Em 2025, a Coreia do Sul, um dos mercados de ativos digitais mais vibrantes da Ásia, testemunhou uma significativa fuga de capitais de seu setor de criptomoedas. De acordo com um relatório conjunto da Coingecko e Tiger Research divulgado na sexta-feira, os investidores transferiram mais de 160 trilhões de won —equivalentes a 110 bilhões de dólares— para exchanges estrangeiras.
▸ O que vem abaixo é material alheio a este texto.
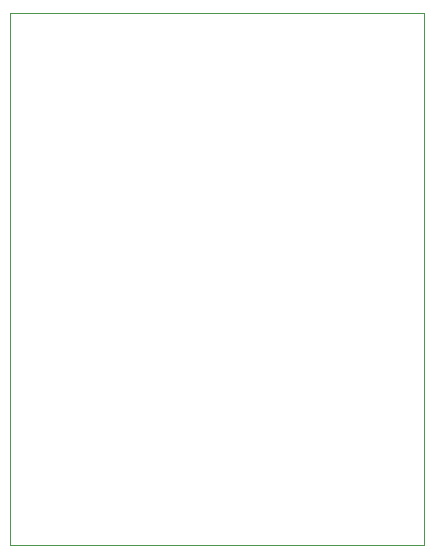
<source format=gbr>
%TF.GenerationSoftware,Altium Limited,Altium Designer,26.2.0 (7)*%
G04 Layer_Color=0*
%FSLAX45Y45*%
%MOMM*%
%TF.SameCoordinates,1220A514-1184-4156-BF0E-9310A74DF62C*%
%TF.FilePolarity,Positive*%
%TF.FileFunction,Profile,NP*%
%TF.Part,Single*%
G01*
G75*
%TA.AperFunction,Profile*%
%ADD79C,0.02540*%
D79*
X9702500Y7027500D02*
Y11527500D01*
X13202499D01*
Y7027500D01*
X9702500D01*
%TF.MD5,d4e2cf6d84b3fbc53f1374758314edc9*%
M02*

</source>
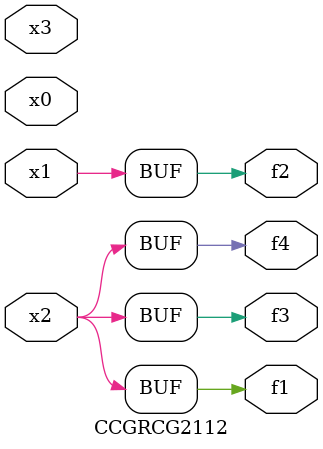
<source format=v>
module CCGRCG2112(
	input x0, x1, x2, x3,
	output f1, f2, f3, f4
);
	assign f1 = x2;
	assign f2 = x1;
	assign f3 = x2;
	assign f4 = x2;
endmodule

</source>
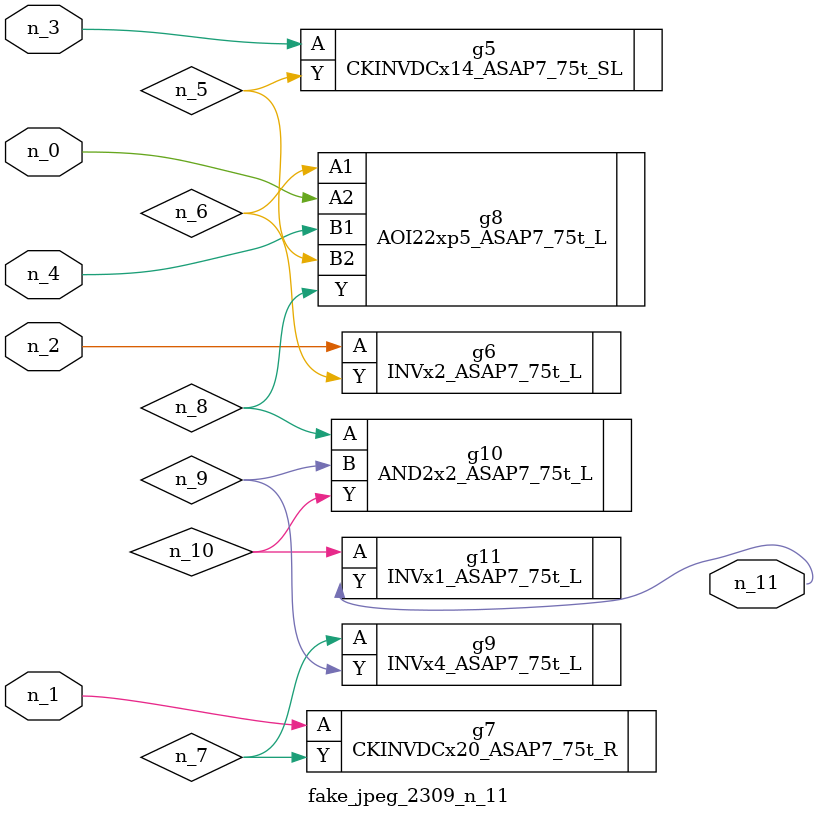
<source format=v>
module fake_jpeg_2309_n_11 (n_3, n_2, n_1, n_0, n_4, n_11);

input n_3;
input n_2;
input n_1;
input n_0;
input n_4;

output n_11;

wire n_10;
wire n_8;
wire n_9;
wire n_6;
wire n_5;
wire n_7;

CKINVDCx14_ASAP7_75t_SL g5 ( 
.A(n_3),
.Y(n_5)
);

INVx2_ASAP7_75t_L g6 ( 
.A(n_2),
.Y(n_6)
);

CKINVDCx20_ASAP7_75t_R g7 ( 
.A(n_1),
.Y(n_7)
);

AOI22xp5_ASAP7_75t_L g8 ( 
.A1(n_6),
.A2(n_0),
.B1(n_4),
.B2(n_5),
.Y(n_8)
);

AND2x2_ASAP7_75t_L g10 ( 
.A(n_8),
.B(n_9),
.Y(n_10)
);

INVx4_ASAP7_75t_L g9 ( 
.A(n_7),
.Y(n_9)
);

INVx1_ASAP7_75t_L g11 ( 
.A(n_10),
.Y(n_11)
);


endmodule
</source>
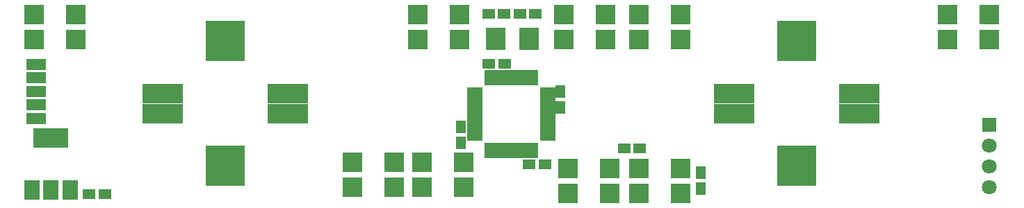
<source format=gts>
G04 (created by PCBNEW (22-Jun-2014 BZR 4027)-stable) date Thu 28 Jun 2018 06:28:58 PM CST*
%MOIN*%
G04 Gerber Fmt 3.4, Leading zero omitted, Abs format*
%FSLAX34Y34*%
G01*
G70*
G90*
G04 APERTURE LIST*
%ADD10C,0.00393701*%
%ADD11R,0.165354X0.0944882*%
%ADD12R,0.0748031X0.0944882*%
%ADD13R,0.0629921X0.0452756*%
%ADD14R,0.0944882X0.192913*%
%ADD15R,0.192913X0.0944882*%
%ADD16R,0.0944882X0.110236*%
%ADD17R,0.0452756X0.0629921*%
%ADD18R,0.0944882X0.0944882*%
%ADD19R,0.0944882X0.0551181*%
%ADD20R,0.070748X0.070748*%
%ADD21C,0.070748*%
%ADD22R,0.0267717X0.0748031*%
%ADD23R,0.0354331X0.0748031*%
%ADD24R,0.0748031X0.0354331*%
%ADD25R,0.0748031X0.0267717*%
G04 APERTURE END LIST*
G54D10*
G54D11*
X113200Y-100559D03*
G54D12*
X113200Y-103040D03*
X114105Y-103040D03*
X112294Y-103040D03*
G54D13*
X140675Y-101050D03*
X141424Y-101050D03*
G54D14*
X121087Y-95894D03*
X122032Y-95894D03*
X149432Y-95894D03*
X148487Y-95894D03*
X149432Y-101894D03*
X148487Y-101894D03*
X121087Y-101894D03*
X122032Y-101894D03*
G54D15*
X151960Y-98421D03*
X151960Y-99366D03*
X124560Y-98421D03*
X124560Y-99366D03*
X118550Y-99372D03*
X118550Y-98427D03*
X145960Y-98421D03*
X145960Y-99366D03*
G54D16*
X134502Y-95794D03*
X136117Y-95794D03*
G54D13*
X136434Y-94594D03*
X135685Y-94594D03*
X134185Y-94594D03*
X134934Y-94594D03*
G54D17*
X144350Y-102225D03*
X144350Y-102974D03*
X132860Y-100768D03*
X132860Y-100019D03*
G54D13*
X134187Y-96986D03*
X134936Y-96986D03*
X136874Y-101800D03*
X136125Y-101800D03*
G54D17*
X137610Y-98321D03*
X137610Y-99070D03*
G54D18*
X141400Y-103200D03*
X141400Y-102000D03*
X143400Y-102000D03*
X143400Y-103200D03*
X112400Y-95800D03*
X112400Y-94600D03*
X114400Y-94600D03*
X114400Y-95800D03*
X156200Y-95800D03*
X156200Y-94600D03*
X158200Y-94600D03*
X158200Y-95800D03*
X131000Y-102900D03*
X131000Y-101700D03*
X133000Y-101700D03*
X133000Y-102900D03*
X138000Y-103200D03*
X138000Y-102000D03*
X140000Y-102000D03*
X140000Y-103200D03*
X139800Y-94600D03*
X139800Y-95800D03*
X137800Y-95800D03*
X137800Y-94600D03*
X143400Y-94600D03*
X143400Y-95800D03*
X141400Y-95800D03*
X141400Y-94600D03*
X132800Y-94600D03*
X132800Y-95800D03*
X130800Y-95800D03*
X130800Y-94600D03*
X127650Y-102900D03*
X127650Y-101700D03*
X129650Y-101700D03*
X129650Y-102900D03*
G54D19*
X112500Y-99600D03*
X112500Y-98950D03*
X112500Y-98300D03*
X112500Y-97650D03*
X112500Y-97000D03*
G54D20*
X158200Y-99900D03*
G54D21*
X158200Y-100900D03*
X158200Y-101900D03*
X158200Y-102900D03*
G54D22*
X135752Y-97651D03*
X135555Y-97651D03*
X135358Y-97651D03*
X135161Y-97651D03*
X134964Y-97651D03*
G54D23*
X136382Y-97651D03*
G54D22*
X136145Y-97651D03*
X135948Y-97651D03*
G54D24*
X133517Y-98271D03*
G54D25*
X133517Y-98508D03*
X133517Y-98705D03*
X133517Y-98901D03*
X133517Y-99098D03*
X133517Y-99295D03*
X133517Y-99492D03*
X133517Y-99689D03*
G54D23*
X134137Y-101136D03*
G54D22*
X134374Y-101136D03*
X134571Y-101136D03*
X134767Y-101136D03*
X134964Y-101136D03*
X135161Y-101136D03*
X135358Y-101136D03*
X135555Y-101136D03*
G54D24*
X137002Y-100516D03*
G54D25*
X137002Y-100279D03*
X137002Y-100082D03*
X137002Y-99886D03*
X137002Y-99689D03*
X137002Y-99492D03*
X137002Y-99295D03*
X137002Y-99098D03*
G54D22*
X134767Y-97651D03*
X134571Y-97651D03*
X134374Y-97651D03*
G54D23*
X134137Y-97651D03*
G54D25*
X133517Y-99886D03*
X133517Y-100082D03*
X133517Y-100279D03*
G54D24*
X133517Y-100516D03*
G54D22*
X135752Y-101136D03*
X135948Y-101136D03*
X136145Y-101136D03*
G54D23*
X136382Y-101136D03*
G54D25*
X137002Y-98901D03*
X137002Y-98705D03*
X137002Y-98508D03*
G54D24*
X137002Y-98271D03*
G54D13*
X115025Y-103250D03*
X115774Y-103250D03*
M02*

</source>
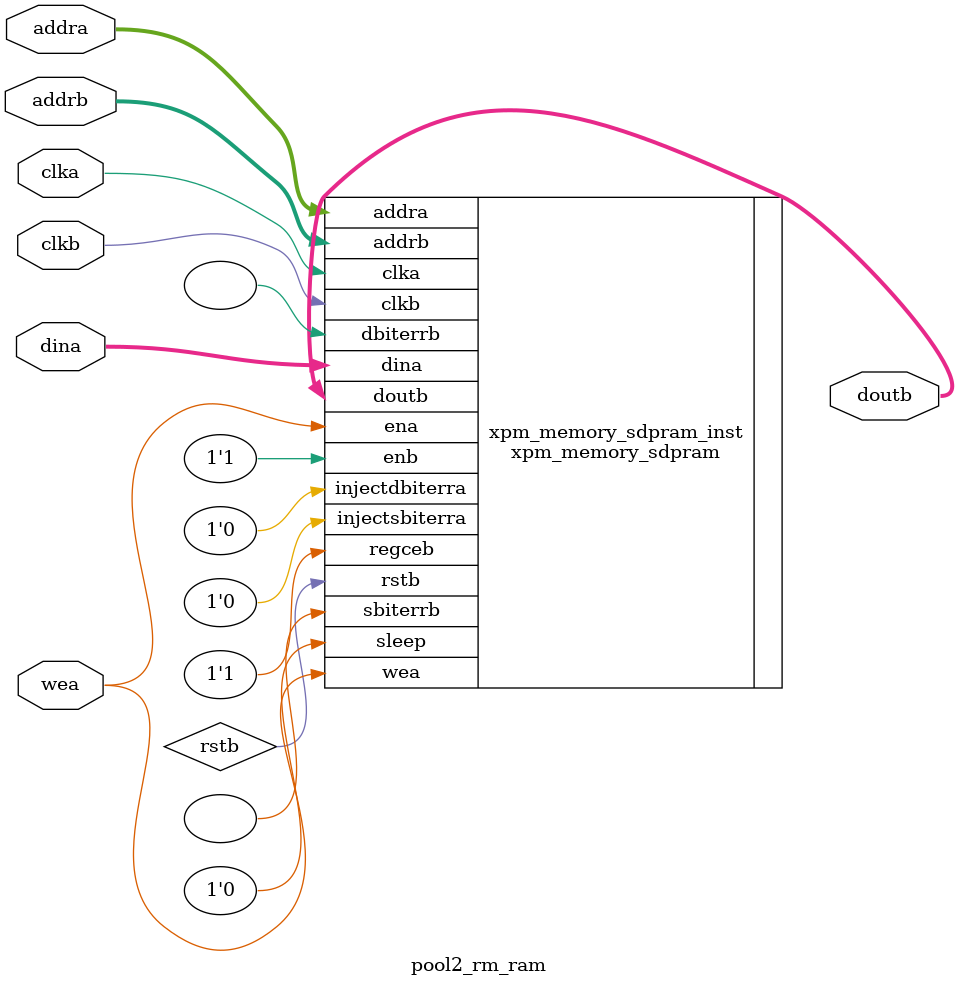
<source format=v>
module pool2_rm_ram(clka, wea, addra, dina, clkb, addrb, doutb);
  input clka;
  input [0:0]wea;
  input [11:0]addra;
  input [127:0]dina;
  input clkb;
  input [11:0]addrb;
  output [127:0]doutb;

   // xpm_memory_sdpram: Simple Dual Port RAM
   // Xilinx Parameterized Macro, version 2020.2

   xpm_memory_sdpram #(
      .ADDR_WIDTH_A(12),               // DECIMAL
      .ADDR_WIDTH_B(12),               // DECIMAL
      .AUTO_SLEEP_TIME(0),            // DECIMAL
      .BYTE_WRITE_WIDTH_A(128),        // DECIMAL
      .CASCADE_HEIGHT(0),             // DECIMAL
      .CLOCKING_MODE("common_clock"), // String
      .ECC_MODE("no_ecc"),            // String
      .MEMORY_INIT_FILE("none"),      // String
      .MEMORY_INIT_PARAM("0"),        // String
      .MEMORY_OPTIMIZATION("true"),   // String
      .MEMORY_PRIMITIVE("ultra"),      // String
      .MEMORY_SIZE(276480),             // DECIMAL
      .MESSAGE_CONTROL(0),            // DECIMAL
      .READ_DATA_WIDTH_B(128),         // DECIMAL
      .READ_LATENCY_B(2),             // DECIMAL
      .READ_RESET_VALUE_B("0"),       // String
      .RST_MODE_A("SYNC"),            // String
      .RST_MODE_B("SYNC"),            // String
      .SIM_ASSERT_CHK(0),             // DECIMAL; 0=disable simulation messages, 1=enable simulation messages
      .USE_EMBEDDED_CONSTRAINT(0),    // DECIMAL
      .USE_MEM_INIT(0),               // DECIMAL
      .WAKEUP_TIME("disable_sleep"),  // String
      .WRITE_DATA_WIDTH_A(128),        // DECIMAL
      .WRITE_MODE_B("read_first")      // String
   )
   xpm_memory_sdpram_inst (
      .dbiterrb(),             // 1-bit output: Status signal to indicate double bit error occurrence
                                       // on the data output of port B.

      .doutb(doutb),                   // READ_DATA_WIDTH_B-bit output: Data output for port B read operations.
      .sbiterrb(),             // 1-bit output: Status signal to indicate single bit error occurrence
                                       // on the data output of port B.

      .addra(addra),                   // ADDR_WIDTH_A-bit input: Address for port A write operations.
      .addrb(addrb),                   // ADDR_WIDTH_B-bit input: Address for port B read operations.
      .clka(clka),                     // 1-bit input: Clock signal for port A. Also clocks port B when
                                       // parameter CLOCKING_MODE is "common_clock".

      .clkb(clkb),                     // 1-bit input: Clock signal for port B when parameter CLOCKING_MODE is
                                       // "independent_clock". Unused when parameter CLOCKING_MODE is
                                       // "common_clock".

      .dina(dina),                     // WRITE_DATA_WIDTH_A-bit input: Data input for port A write operations.
      .ena(wea),                       // 1-bit input: Memory enable signal for port A. Must be high on clock
                                       // cycles when write operations are initiated. Pipelined internally.

      .enb(1'b1),                       // 1-bit input: Memory enable signal for port B. Must be high on clock
                                       // cycles when read operations are initiated. Pipelined internally.

      .injectdbiterra(1'b0), // 1-bit input: Controls double bit error injection on input data when
                                       // ECC enabled (Error injection capability is not available in
                                       // "decode_only" mode).

      .injectsbiterra(1'b0), // 1-bit input: Controls single bit error injection on input data when
                                       // ECC enabled (Error injection capability is not available in
                                       // "decode_only" mode).

      .regceb(1'b1),                 // 1-bit input: Clock Enable for the last register stage on the output
                                       // data path.

      .rstb(rstb),                     // 1-bit input: Reset signal for the final port B output register stage.
                                       // Synchronously resets output port doutb to the value specified by
                                       // parameter READ_RESET_VALUE_B.

      .sleep(1'b0),                   // 1-bit input: sleep signal to enable the dynamic power saving feature.
      .wea(wea)                        // WRITE_DATA_WIDTH_A/BYTE_WRITE_WIDTH_A-bit input: Write enable vector
                                       // for port A input data port dina. 1 bit wide when word-wide writes are
                                       // used. In byte-wide write configurations, each bit controls the
                                       // writing one byte of dina to address addra. For example, to
                                       // synchronously write only bits [15-8] of dina when WRITE_DATA_WIDTH_A
                                       // is 32, wea would be 4'b0010.

   );

   // End of xpm_memory_sdpram_inst instantiation


endmodule

</source>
Esse movimento decorreu de regulamentações locais rigorosas que confinavam as plataformas domésticas ao trading spot, enquanto locais estrangeiros ofereciam produtos avançados como derivativos alavancados.
A paisagem regulatória evoluiu lentamente. A Lei de Proteção ao Usuário de Ativos Virtuais entrou em vigor em 2024, focando em salvaguardas ao usuário, mas deixando lacunas na estrutura de mercado, como proibições de derivativos para traders de varejo. Em dezembro, a aguardada Lei Básica de Ativos Digitais (DABA), destinada a supervisionar de forma abrangente o trading e emissão de cripto, enfrentou atrasos devido a disputas regulatórias sobre supervisão de stablecoins.
Participantes do mercado expressaram preocupações sobre a competitividade das exchanges centralizadas (CEXs) da Coreia do Sul. Como relatado pela agência de notícias coreana Aju Press em novembro, «O número de investidores sul-coreanos detendo grandes somas em contas de exchanges de criptomoedas estrangeiras mais que dobrou em um ano, refletindo tanto a ressurgência do mercado global quanto a crescente frustração com o ambiente de trading restritivo da Coreia do Sul».
Apesar da estagnação no crescimento doméstico, as criptomoedas permanecem um investimento chave no país, com cerca de 10 milhões de investidores. Plataformas como Upbit e Bithumb relataram receitas na casa dos trilhões de won, mas os usuários cada vez mais optaram por opções internacionais como Binance e Bybit para acessar oportunidades diversas. O relatório observou: «CEXs domésticas enfrentam regulamentações estritas que as limitam ao trading spot, enquanto CEXs estrangeiras preenchem essa lacuna com produtos mais complexos, incluindo derivativos alavancados».
Essa tendência sublinha a urgência para as autoridades sul-coreanas pontuarem a divisão regulatória, pois os oficiais sinalizaram intenções de expandir regras cripto em meio ao crescente destaque do setor.